OTP Soft Token - How to get the seed? (is it even RFC-6238 compliant?)

[pigsflew]

Hello!

I have set up the Soft Token for FFXIV, but I switch phones often (I develop mobile software for a living). As a result, I would prefer to have the OTP managed by a separate piece of open source software which is a standard implementor of RFC 6238 (used by Google, Microsoft, Amazon AWS, EA.com, Origin, Guild Wars 2, many others; see https://en.wikipedia.org/wiki/Google_Authenticator for info about the implementation).

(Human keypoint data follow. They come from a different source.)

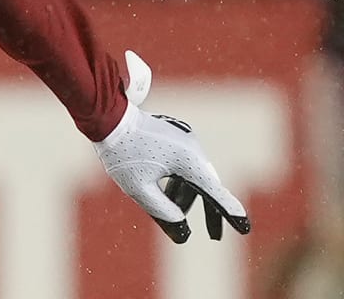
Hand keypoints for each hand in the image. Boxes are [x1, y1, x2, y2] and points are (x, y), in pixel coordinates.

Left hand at [95, 103, 250, 242]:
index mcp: (187, 161)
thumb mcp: (138, 188)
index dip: (229, 213)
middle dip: (210, 211)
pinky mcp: (177, 138)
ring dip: (188, 197)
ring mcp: (185, 141)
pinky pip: (184, 165)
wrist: (110, 117)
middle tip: (214, 236)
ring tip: (178, 216)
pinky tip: (168, 196)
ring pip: (194, 176)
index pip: (214, 193)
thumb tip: (181, 229)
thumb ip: (162, 210)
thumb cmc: (121, 153)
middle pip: (207, 186)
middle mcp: (192, 149)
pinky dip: (179, 182)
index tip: (244, 228)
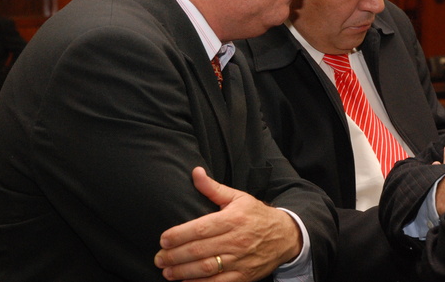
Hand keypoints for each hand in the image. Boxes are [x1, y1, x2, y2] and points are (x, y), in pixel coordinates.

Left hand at [154, 167, 301, 281]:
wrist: (285, 236)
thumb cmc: (257, 215)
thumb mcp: (238, 197)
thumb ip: (213, 189)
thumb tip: (195, 173)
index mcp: (233, 219)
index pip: (200, 228)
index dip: (179, 235)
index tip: (163, 239)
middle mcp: (236, 240)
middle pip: (199, 250)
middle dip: (174, 256)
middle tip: (159, 258)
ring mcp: (240, 260)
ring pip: (205, 268)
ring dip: (182, 271)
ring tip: (167, 271)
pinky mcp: (243, 276)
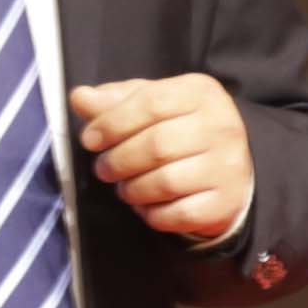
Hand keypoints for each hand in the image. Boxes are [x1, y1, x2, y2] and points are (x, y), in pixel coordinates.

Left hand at [69, 74, 251, 248]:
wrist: (227, 170)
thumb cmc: (180, 130)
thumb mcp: (151, 105)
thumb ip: (115, 101)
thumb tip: (80, 98)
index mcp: (200, 93)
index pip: (150, 102)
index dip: (112, 122)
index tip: (89, 139)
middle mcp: (221, 126)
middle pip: (157, 145)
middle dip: (119, 160)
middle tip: (103, 169)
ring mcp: (227, 166)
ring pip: (166, 182)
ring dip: (132, 189)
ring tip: (124, 188)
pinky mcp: (225, 202)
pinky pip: (178, 214)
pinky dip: (153, 214)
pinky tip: (147, 206)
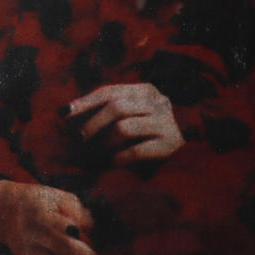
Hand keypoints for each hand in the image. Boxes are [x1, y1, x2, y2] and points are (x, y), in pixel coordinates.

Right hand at [0, 181, 97, 254]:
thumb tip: (88, 229)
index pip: (55, 223)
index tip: (79, 230)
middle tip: (92, 253)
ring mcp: (29, 252)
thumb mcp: (57, 196)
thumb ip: (76, 210)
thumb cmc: (40, 202)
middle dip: (83, 252)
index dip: (71, 228)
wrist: (6, 212)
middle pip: (62, 247)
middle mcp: (31, 233)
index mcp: (37, 211)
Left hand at [66, 82, 182, 162]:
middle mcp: (158, 102)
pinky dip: (117, 158)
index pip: (110, 91)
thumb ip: (109, 112)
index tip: (65, 112)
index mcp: (146, 91)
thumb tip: (68, 114)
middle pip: (116, 106)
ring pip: (123, 127)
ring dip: (103, 143)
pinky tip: (111, 164)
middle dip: (92, 123)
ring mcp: (166, 123)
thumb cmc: (151, 137)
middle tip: (80, 139)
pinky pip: (135, 151)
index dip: (85, 101)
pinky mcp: (171, 145)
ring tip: (93, 155)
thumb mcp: (133, 117)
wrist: (189, 158)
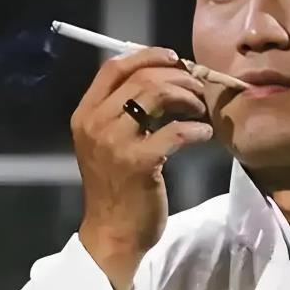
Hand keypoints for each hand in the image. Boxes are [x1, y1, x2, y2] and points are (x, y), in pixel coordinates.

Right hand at [70, 47, 212, 289]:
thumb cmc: (116, 188)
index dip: (147, 55)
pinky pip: (176, 131)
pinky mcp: (139, 162)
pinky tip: (204, 136)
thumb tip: (163, 78)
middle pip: (142, 77)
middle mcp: (95, 122)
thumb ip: (124, 112)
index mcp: (85, 114)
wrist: (112, 234)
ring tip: (201, 110)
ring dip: (188, 97)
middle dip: (178, 77)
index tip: (175, 58)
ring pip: (157, 95)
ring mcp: (115, 142)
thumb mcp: (108, 144)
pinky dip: (196, 130)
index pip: (113, 66)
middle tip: (200, 88)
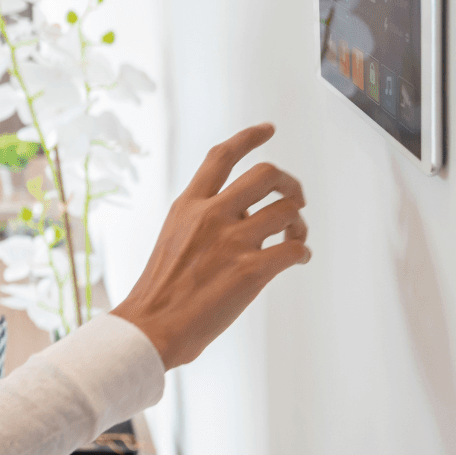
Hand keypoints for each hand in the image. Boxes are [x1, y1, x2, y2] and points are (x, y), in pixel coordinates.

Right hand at [110, 123, 309, 368]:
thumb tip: (244, 213)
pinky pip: (296, 249)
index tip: (268, 129)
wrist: (152, 325)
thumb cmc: (162, 288)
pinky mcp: (252, 271)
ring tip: (294, 237)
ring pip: (288, 210)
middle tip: (295, 198)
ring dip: (299, 223)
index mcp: (189, 204)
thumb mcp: (174, 236)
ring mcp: (233, 242)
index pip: (222, 156)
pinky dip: (303, 252)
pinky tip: (297, 259)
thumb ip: (203, 218)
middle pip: (267, 174)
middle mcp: (212, 215)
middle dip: (290, 183)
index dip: (249, 137)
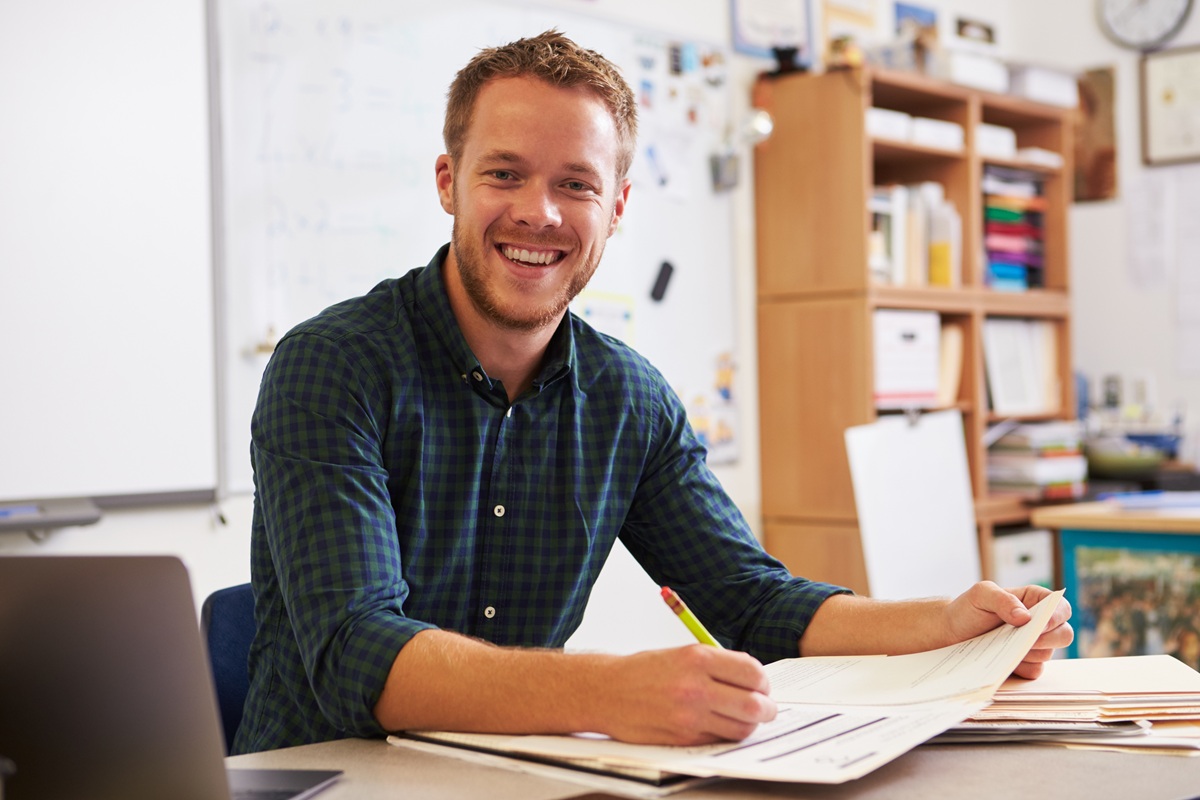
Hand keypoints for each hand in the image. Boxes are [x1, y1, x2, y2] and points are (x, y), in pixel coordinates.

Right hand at [596, 645, 776, 745]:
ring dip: (749, 725)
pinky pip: (719, 741)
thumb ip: (717, 664)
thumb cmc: (643, 671)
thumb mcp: (682, 653)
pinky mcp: (682, 738)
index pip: (752, 672)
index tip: (762, 685)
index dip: (763, 682)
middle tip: (766, 708)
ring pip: (741, 728)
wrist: (606, 691)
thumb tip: (753, 680)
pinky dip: (725, 735)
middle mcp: (695, 687)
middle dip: (767, 708)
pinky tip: (718, 725)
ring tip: (743, 718)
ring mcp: (689, 716)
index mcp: (697, 658)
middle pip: (754, 705)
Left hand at [944, 582, 1072, 679]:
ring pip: (1048, 654)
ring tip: (1003, 646)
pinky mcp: (1026, 664)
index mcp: (1034, 600)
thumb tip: (1025, 617)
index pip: (1061, 608)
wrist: (952, 633)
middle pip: (1064, 635)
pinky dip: (1021, 667)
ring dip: (1029, 653)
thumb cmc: (968, 609)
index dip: (1057, 616)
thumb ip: (1003, 600)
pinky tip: (1002, 659)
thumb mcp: (981, 595)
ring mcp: (1034, 646)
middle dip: (1047, 639)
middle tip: (1024, 640)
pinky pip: (1034, 671)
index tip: (1041, 623)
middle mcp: (1039, 624)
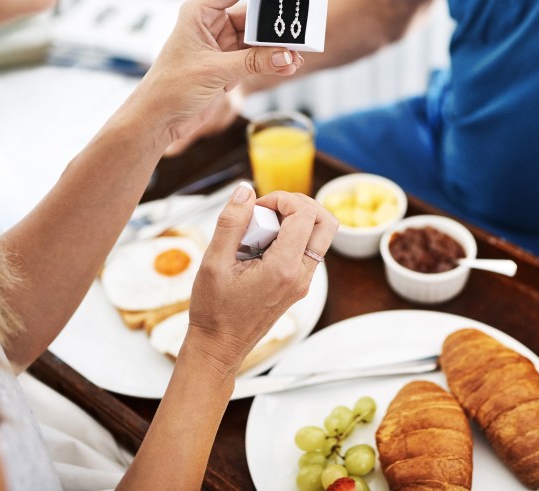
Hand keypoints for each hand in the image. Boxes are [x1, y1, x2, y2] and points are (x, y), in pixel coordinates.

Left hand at [136, 0, 303, 149]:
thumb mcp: (213, 71)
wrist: (158, 119)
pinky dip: (272, 61)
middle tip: (301, 21)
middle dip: (277, 20)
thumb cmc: (170, 89)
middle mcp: (211, 24)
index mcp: (199, 12)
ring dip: (277, 46)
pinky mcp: (228, 64)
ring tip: (297, 53)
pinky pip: (257, 56)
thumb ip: (252, 62)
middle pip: (253, 12)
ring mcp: (221, 44)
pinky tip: (287, 65)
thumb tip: (286, 55)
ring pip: (258, 37)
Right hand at [185, 183, 337, 372]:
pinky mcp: (298, 284)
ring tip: (262, 229)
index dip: (283, 199)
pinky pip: (307, 250)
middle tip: (269, 211)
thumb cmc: (215, 312)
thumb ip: (231, 222)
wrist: (220, 346)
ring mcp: (303, 282)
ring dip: (295, 221)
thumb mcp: (213, 262)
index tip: (258, 207)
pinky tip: (261, 245)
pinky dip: (290, 237)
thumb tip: (245, 191)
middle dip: (298, 205)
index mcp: (284, 269)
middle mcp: (301, 276)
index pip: (305, 214)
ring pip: (319, 235)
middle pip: (326, 222)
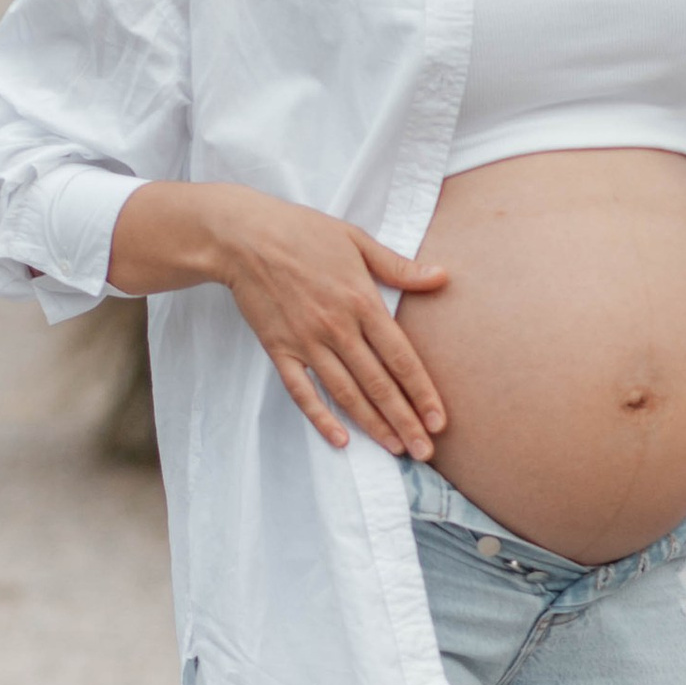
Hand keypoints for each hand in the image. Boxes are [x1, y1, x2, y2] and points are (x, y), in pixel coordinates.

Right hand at [207, 193, 449, 458]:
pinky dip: (321, 417)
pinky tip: (341, 439)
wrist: (243, 236)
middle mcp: (337, 328)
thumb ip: (399, 267)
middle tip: (425, 452)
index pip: (400, 358)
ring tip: (395, 449)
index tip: (439, 421)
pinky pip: (302, 391)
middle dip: (404, 421)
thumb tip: (442, 277)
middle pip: (378, 384)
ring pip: (346, 393)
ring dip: (372, 424)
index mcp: (362, 302)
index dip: (422, 393)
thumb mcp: (357, 241)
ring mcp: (307, 342)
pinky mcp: (279, 349)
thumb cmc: (304, 233)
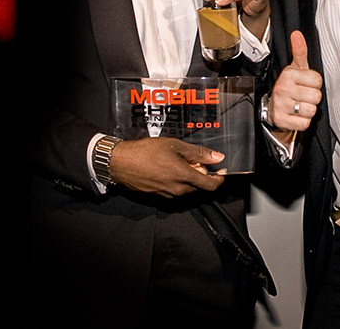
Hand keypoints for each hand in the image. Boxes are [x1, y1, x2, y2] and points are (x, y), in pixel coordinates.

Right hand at [107, 136, 225, 197]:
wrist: (119, 162)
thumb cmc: (143, 152)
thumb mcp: (174, 145)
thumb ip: (198, 152)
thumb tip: (216, 157)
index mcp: (184, 176)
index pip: (212, 185)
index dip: (219, 179)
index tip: (220, 172)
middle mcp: (178, 189)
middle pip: (198, 186)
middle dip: (199, 175)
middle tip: (190, 161)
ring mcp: (167, 194)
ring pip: (185, 189)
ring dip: (186, 179)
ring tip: (174, 163)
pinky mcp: (157, 195)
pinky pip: (172, 190)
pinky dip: (173, 182)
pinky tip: (163, 169)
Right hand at [265, 31, 322, 133]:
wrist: (271, 108)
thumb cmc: (288, 87)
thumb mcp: (295, 68)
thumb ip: (300, 51)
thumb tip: (297, 34)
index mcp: (288, 75)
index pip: (318, 81)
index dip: (314, 84)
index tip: (304, 85)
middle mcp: (283, 89)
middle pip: (316, 96)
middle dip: (311, 98)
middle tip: (302, 96)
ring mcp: (281, 105)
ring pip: (311, 110)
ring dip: (307, 111)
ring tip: (298, 106)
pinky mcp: (282, 120)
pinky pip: (304, 123)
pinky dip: (302, 122)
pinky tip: (295, 116)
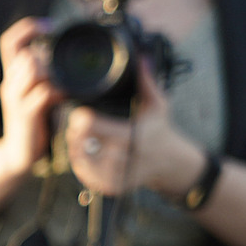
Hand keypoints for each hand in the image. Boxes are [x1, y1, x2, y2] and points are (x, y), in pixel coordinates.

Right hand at [0, 18, 60, 170]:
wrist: (18, 155)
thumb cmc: (33, 122)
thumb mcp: (35, 93)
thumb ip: (44, 74)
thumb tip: (64, 57)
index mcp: (12, 77)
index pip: (9, 41)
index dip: (28, 28)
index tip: (49, 28)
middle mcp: (10, 84)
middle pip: (26, 54)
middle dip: (47, 59)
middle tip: (60, 73)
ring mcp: (15, 99)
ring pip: (33, 68)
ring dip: (53, 73)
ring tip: (62, 86)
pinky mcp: (25, 114)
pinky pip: (44, 92)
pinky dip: (58, 91)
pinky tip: (64, 98)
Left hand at [62, 59, 194, 200]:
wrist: (170, 164)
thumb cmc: (161, 130)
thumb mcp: (158, 104)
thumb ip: (146, 82)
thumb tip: (140, 58)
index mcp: (137, 137)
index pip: (98, 128)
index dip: (83, 120)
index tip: (79, 113)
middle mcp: (128, 159)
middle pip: (86, 145)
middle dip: (77, 133)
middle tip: (76, 124)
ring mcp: (119, 176)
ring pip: (82, 162)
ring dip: (75, 148)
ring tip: (78, 137)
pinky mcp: (113, 187)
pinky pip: (86, 177)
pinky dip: (80, 164)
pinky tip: (82, 153)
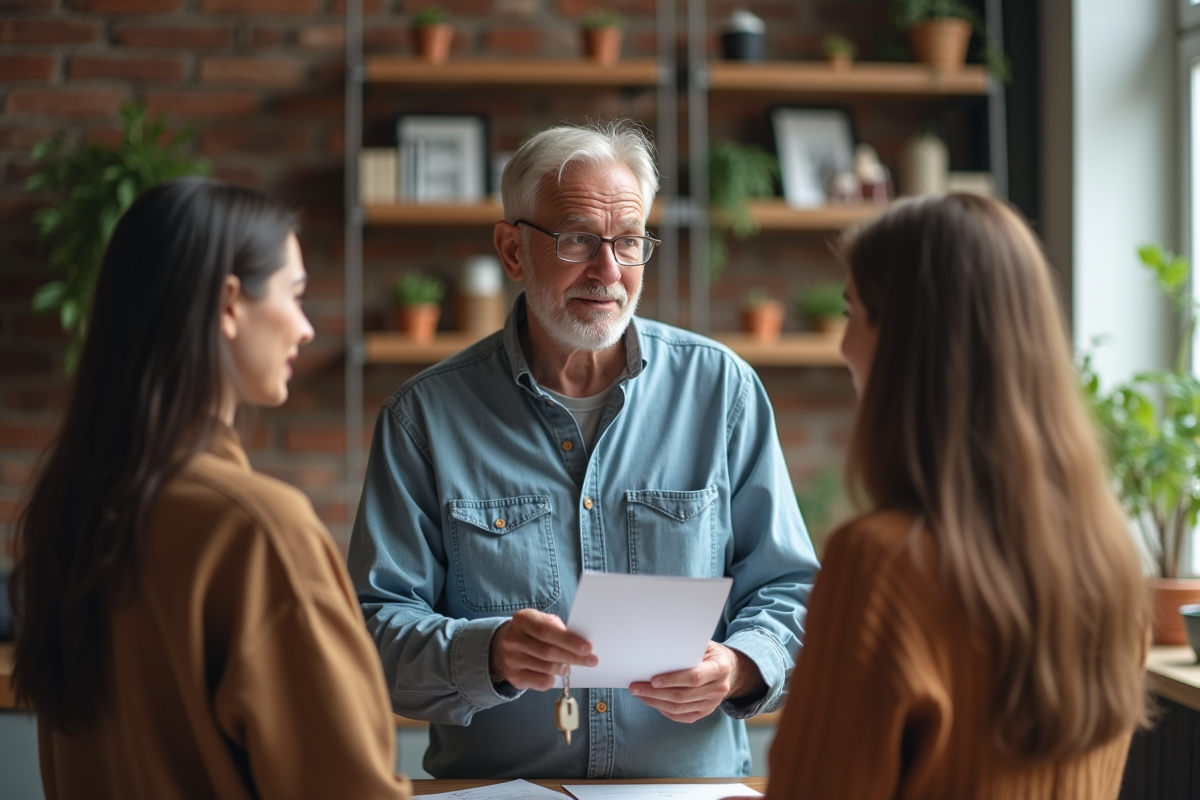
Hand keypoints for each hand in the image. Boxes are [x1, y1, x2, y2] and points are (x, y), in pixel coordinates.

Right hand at [489, 609, 597, 690]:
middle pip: (548, 652)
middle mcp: (513, 639)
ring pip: (546, 668)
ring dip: (563, 668)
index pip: (547, 630)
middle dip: (573, 657)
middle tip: (590, 660)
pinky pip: (541, 682)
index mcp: (522, 619)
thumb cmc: (530, 632)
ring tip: (568, 666)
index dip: (569, 640)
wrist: (500, 646)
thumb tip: (580, 643)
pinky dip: (552, 679)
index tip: (587, 648)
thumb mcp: (540, 621)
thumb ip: (557, 628)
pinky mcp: (513, 676)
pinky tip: (553, 674)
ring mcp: (511, 659)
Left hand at [628, 641, 763, 723]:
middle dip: (655, 693)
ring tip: (638, 694)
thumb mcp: (704, 644)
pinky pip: (681, 717)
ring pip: (679, 709)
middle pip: (682, 696)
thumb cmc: (709, 652)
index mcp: (720, 668)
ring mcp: (712, 704)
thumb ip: (686, 647)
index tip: (652, 680)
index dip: (672, 680)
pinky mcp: (704, 712)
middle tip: (635, 687)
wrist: (728, 668)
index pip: (694, 678)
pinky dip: (663, 710)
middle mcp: (719, 689)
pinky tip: (651, 701)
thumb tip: (659, 648)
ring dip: (655, 702)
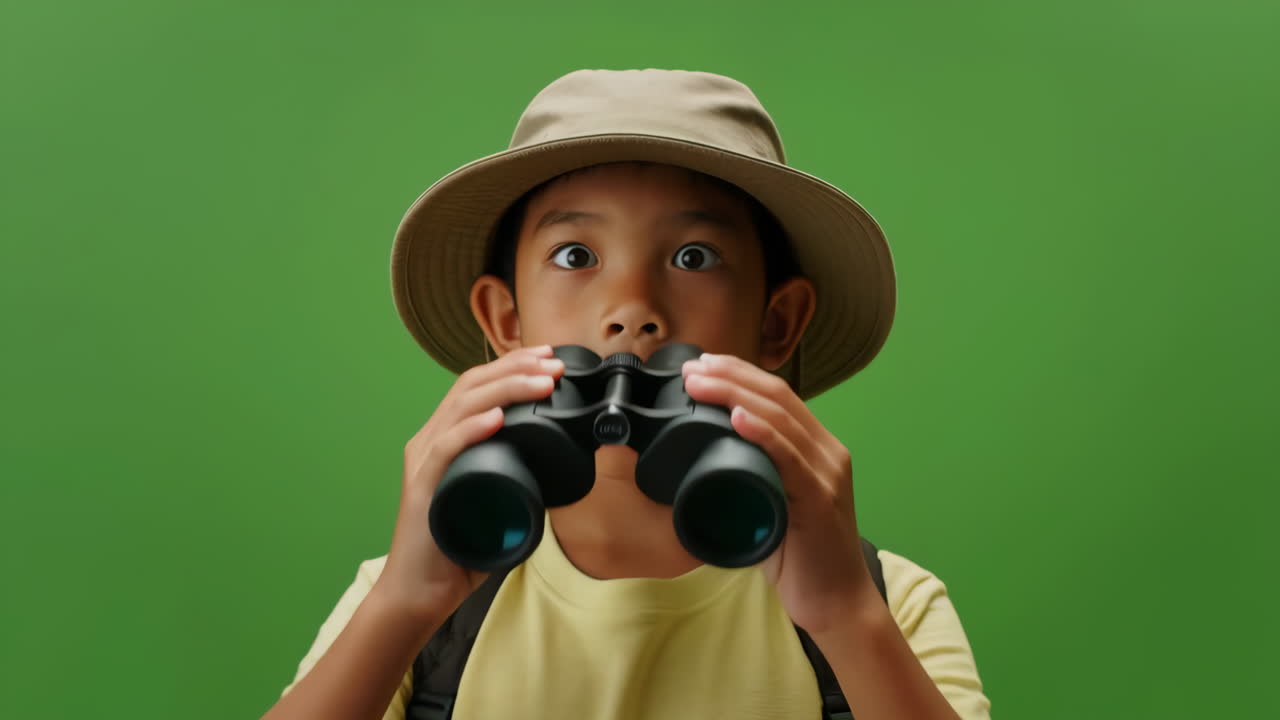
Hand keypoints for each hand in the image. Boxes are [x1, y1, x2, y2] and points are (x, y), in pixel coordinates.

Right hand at [377, 345, 564, 627]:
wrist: (420, 593)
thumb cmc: (458, 550)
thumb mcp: (496, 504)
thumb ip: (518, 484)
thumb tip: (558, 476)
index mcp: (446, 440)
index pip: (478, 387)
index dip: (513, 366)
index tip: (549, 359)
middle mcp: (431, 441)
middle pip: (472, 386)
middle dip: (516, 368)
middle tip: (554, 363)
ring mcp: (424, 462)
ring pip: (462, 407)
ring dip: (506, 389)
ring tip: (542, 382)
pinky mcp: (422, 489)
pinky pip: (446, 449)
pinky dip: (472, 429)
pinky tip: (496, 418)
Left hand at [681, 352, 879, 633]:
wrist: (837, 604)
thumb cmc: (801, 559)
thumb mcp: (773, 504)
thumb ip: (752, 479)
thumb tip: (705, 464)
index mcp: (818, 449)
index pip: (778, 395)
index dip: (738, 374)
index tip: (701, 365)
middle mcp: (828, 452)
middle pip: (777, 396)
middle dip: (730, 375)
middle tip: (690, 367)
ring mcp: (826, 474)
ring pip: (780, 418)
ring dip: (734, 395)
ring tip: (699, 384)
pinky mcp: (819, 500)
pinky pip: (790, 457)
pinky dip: (761, 434)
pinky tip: (736, 418)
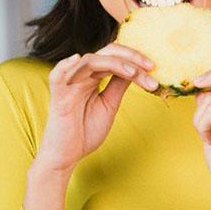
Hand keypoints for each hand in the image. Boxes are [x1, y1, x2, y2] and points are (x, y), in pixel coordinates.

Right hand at [34, 43, 158, 171]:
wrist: (67, 156)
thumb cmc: (86, 130)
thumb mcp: (110, 104)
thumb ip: (118, 85)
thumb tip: (136, 69)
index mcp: (94, 77)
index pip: (116, 57)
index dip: (135, 59)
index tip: (154, 68)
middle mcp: (83, 76)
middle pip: (106, 53)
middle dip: (130, 56)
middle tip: (150, 66)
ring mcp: (70, 84)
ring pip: (90, 61)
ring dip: (114, 63)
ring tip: (133, 73)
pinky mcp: (58, 97)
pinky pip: (56, 76)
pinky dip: (64, 65)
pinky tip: (76, 59)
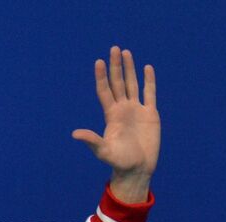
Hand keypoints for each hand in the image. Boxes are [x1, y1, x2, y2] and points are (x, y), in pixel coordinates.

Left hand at [71, 47, 158, 202]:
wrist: (137, 169)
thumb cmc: (119, 162)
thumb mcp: (103, 151)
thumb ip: (91, 140)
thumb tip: (74, 134)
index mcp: (111, 116)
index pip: (105, 91)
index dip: (102, 77)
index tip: (98, 62)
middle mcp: (122, 110)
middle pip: (118, 83)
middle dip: (116, 66)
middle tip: (114, 48)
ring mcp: (136, 110)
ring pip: (132, 84)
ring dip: (130, 69)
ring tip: (126, 52)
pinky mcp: (151, 114)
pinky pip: (150, 93)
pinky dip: (149, 81)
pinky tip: (147, 68)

For me, using an app this way I would be able to have the token added to two mobile devices at a time and would not have to remove and re-add the token from my account each time I change devices or if my phone dies, yet still have the control to be able to disable and change the OTP seed if I ever lose a device.

If you already are using an RFC 6238 implementation under-the-hood, can I get the seed key?

If you are not using an RFC 6238 implementation: why not?

If you were, you would:
- Automatically support Android, iOS, Windows Phone, through Google Authenticator and any other apps which implement the
- Can re-skin Google's own authenticator app which is permissive open source so you don't have to write/maintain your own
- It'd be far more convenient set-up for users, and far less prone to update-based issues like you've been having.

[worldofneil]

I'm pretty sure when I added my authenticator it also said some stuff about Digipass (which is what the physical token is) so no I don't think it's compatible

I would love to be wrong though as I would also like to be able to just add it to Google Authenticator (and in turn get it on multiple devices!). Unfortunately I can't see them changing it as for the most part the current system works and it'd probably cost them more money to switch to a new system when right now they rarely have to do anything with it.

Following this thread with interest!